3. Evaluation Helper¶
We use backtest to run expanding-window cross-validation and compute
mean absolute error (MAE) for each model variant:
from chap_core.assessment.prediction_evaluator import backtest
def evaluate(estimator, dataset, prediction_length=3, n_test_sets=4):
results = list(backtest(
estimator, dataset,
prediction_length=prediction_length, n_test_sets=n_test_sets,
))
errors = []
for result in results:
for location in result.keys():
truth = result[location].disease_cases
predicted = result[location].samples[:, 0]
errors.extend(np.abs(truth - predicted))
return np.mean(errors)
4. Location-Specific Offset¶
The simplest region-aware feature: one indicator variable per location. This lets the model learn a different baseline for each region.
def location_offset(df):
return pd.get_dummies(df["location"], dtype=float)
mae = evaluate(BasicEstimator(location_offset), dataset)
print(f"Location offset MAE: {mae:.1f}")
5. Seasonal Effect¶
Disease incidence often follows seasonal patterns. Adding month-of-year indicators captures periodic variation:
def location_and_season(df):
location = pd.get_dummies(df["location"], dtype=float)
month = pd.get_dummies(df["time_period"].dt.month, prefix="month", dtype=float)
return pd.concat([location, month], axis=1)
mae = evaluate(BasicEstimator(location_and_season), dataset)
print(f"Location + season MAE: {mae:.1f}")
6. Climate Covariates¶
CHAP provides future climate data (rainfall, temperature) at prediction time, so we can use these as features directly. This captures the relationship between climate conditions and disease incidence:
def location_season_climate(df):
location = pd.get_dummies(df["location"], dtype=float)
month = pd.get_dummies(df["time_period"].dt.month, prefix="month", dtype=float)
climate = df[["rainfall", "mean_temperature"]].copy()
return pd.concat([location, month, climate], axis=1)
mae = evaluate(BasicEstimator(location_season_climate), dataset)
print(f"Location + season + climate MAE: {mae:.1f}")

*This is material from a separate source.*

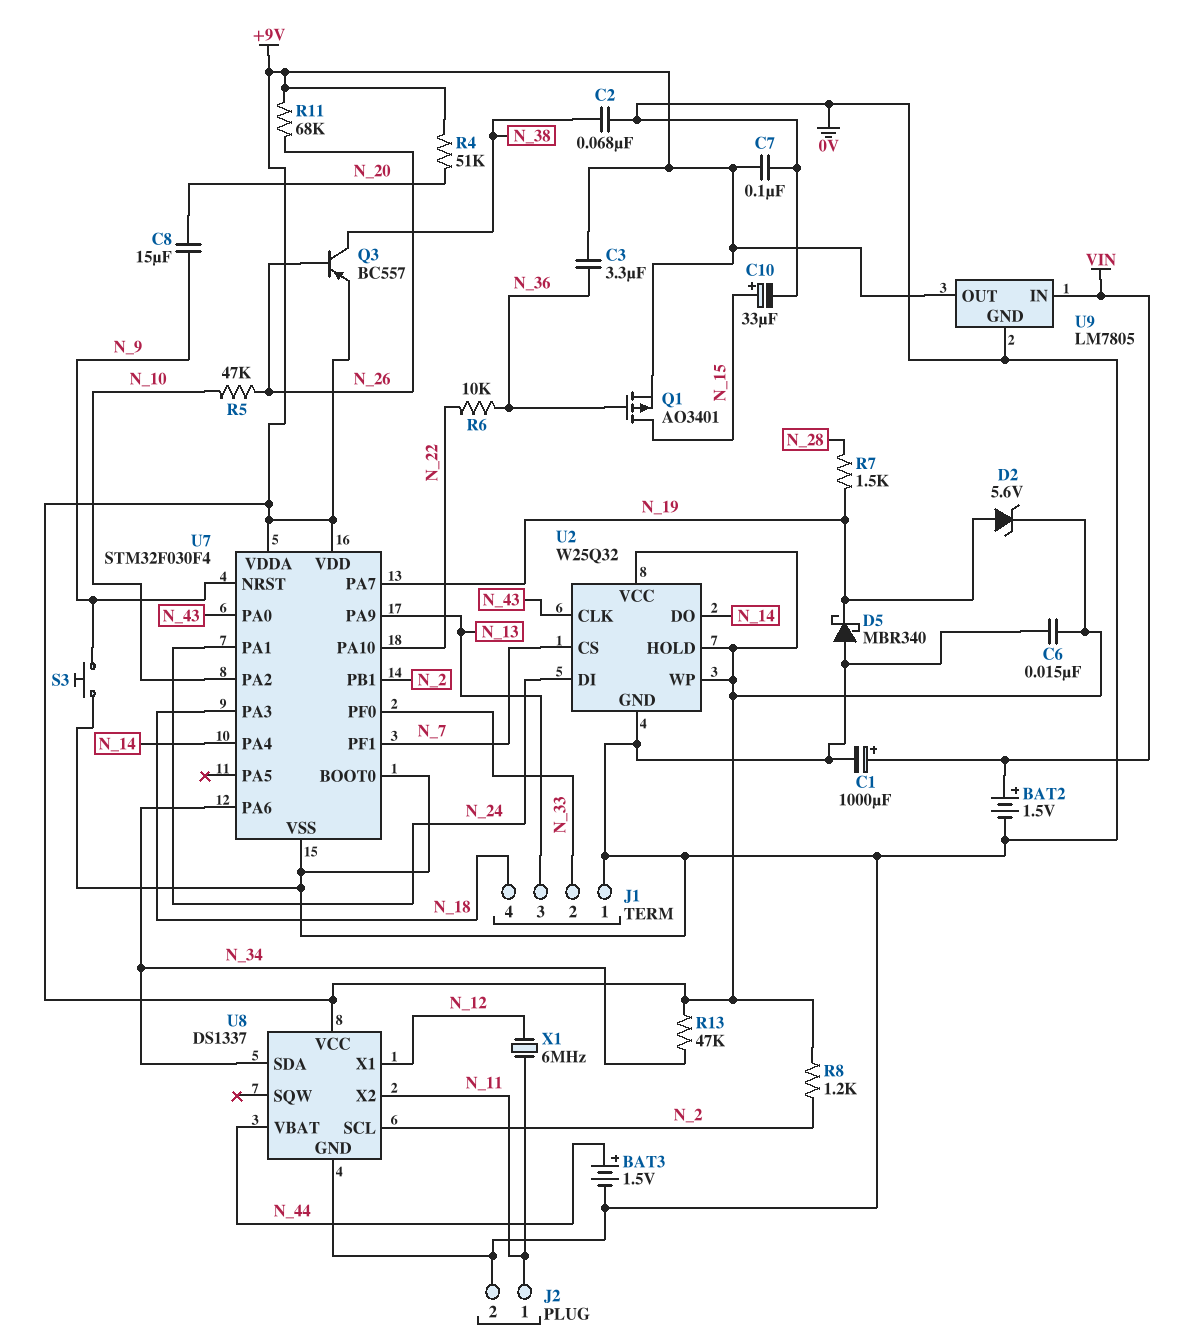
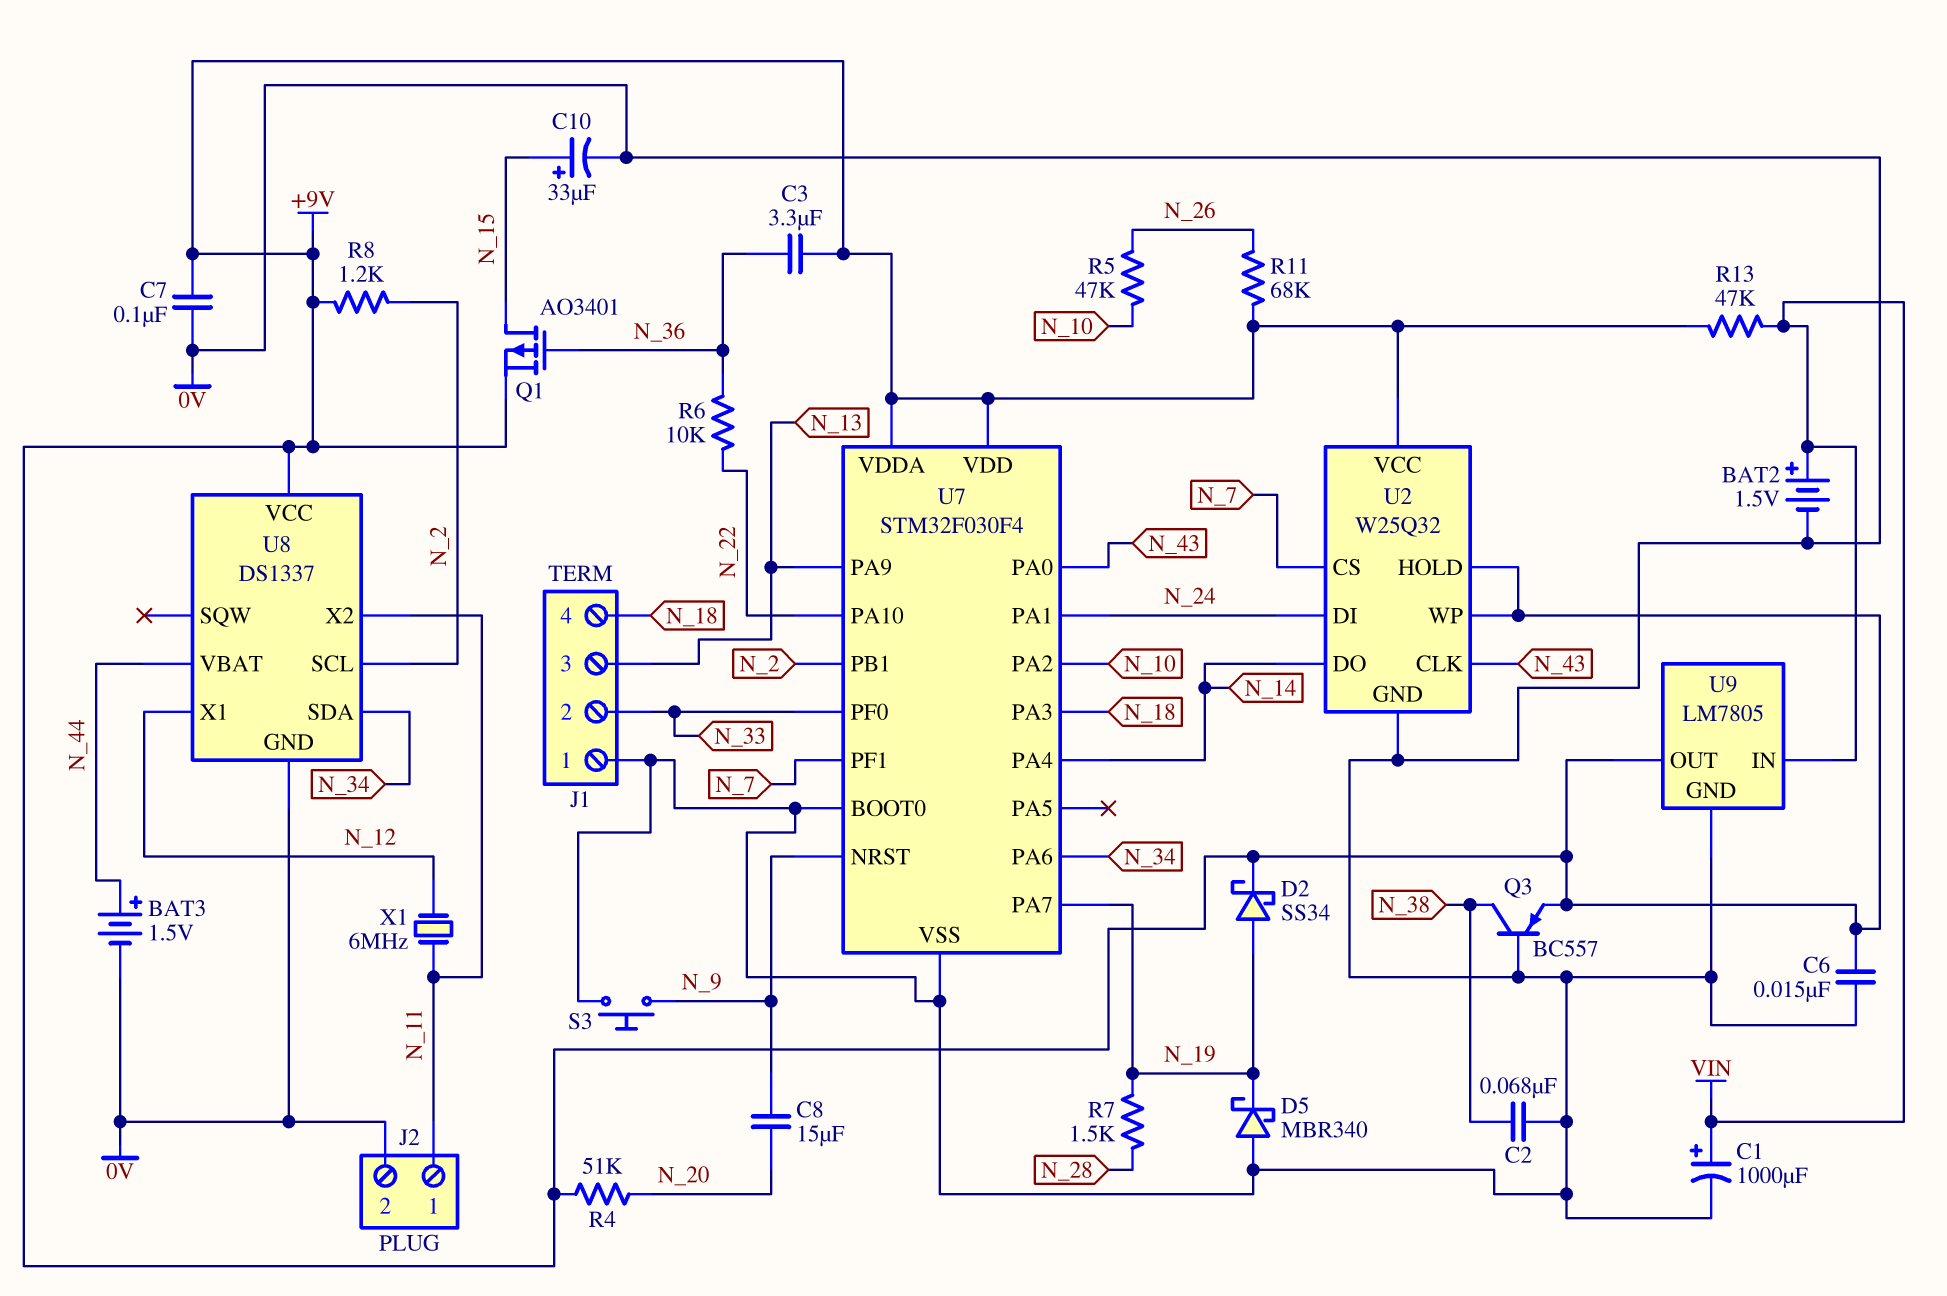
D2: zener 5.6V (A N_19, K +9V) -> schottky SS34 (A N_19, K +9V)
Q3: PNP BC557 (B N_26, C N_38, E +9V) -> PNP BC557 (B 0V, C N_38, E +9V)
R13: 47k (+9V, N_34) -> 47k (+9V, VIN)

In practice, climate effects on disease are often delayed (e.g. rainfall
affects mosquito breeding over weeks). You can also add lagged climate
features using df.groupby("location")["rainfall"].shift(lag), but with
limited data, adding many lag features risks overfitting.
7. Lagged Target (Disease Cases)¶
Past disease cases are typically the strongest predictor of future cases. However, lagged target introduces a technical difficulty: at prediction time, future disease cases are unknown.
The simplest solution is to only use lags at least as long as the forecast horizon. Since we predict 3 months ahead, lag 3 is the shortest usable lag -- its value is always known at prediction time.
def all_features(df):
location = pd.get_dummies(df["location"], dtype=float)
month = pd.get_dummies(df["time_period"].dt.month, prefix="month", dtype=float)
climate = df[["rainfall", "mean_temperature"]].copy()
lags = pd.DataFrame(index=df.index)
lags["cases_lag3"] = df.groupby("location")["disease_cases"].shift(3)
return pd.concat([location, month, climate, lags], axis=1)
mae = evaluate(BasicEstimator(all_features), dataset)
print(f"All features MAE: {mae:.1f}")
Using shorter lags (e.g. lag 1 or 2) would require recursive forecasting: predicting one step ahead, feeding that prediction back as input, then predicting the next step. This is more complex to implement and can accumulate errors across steps.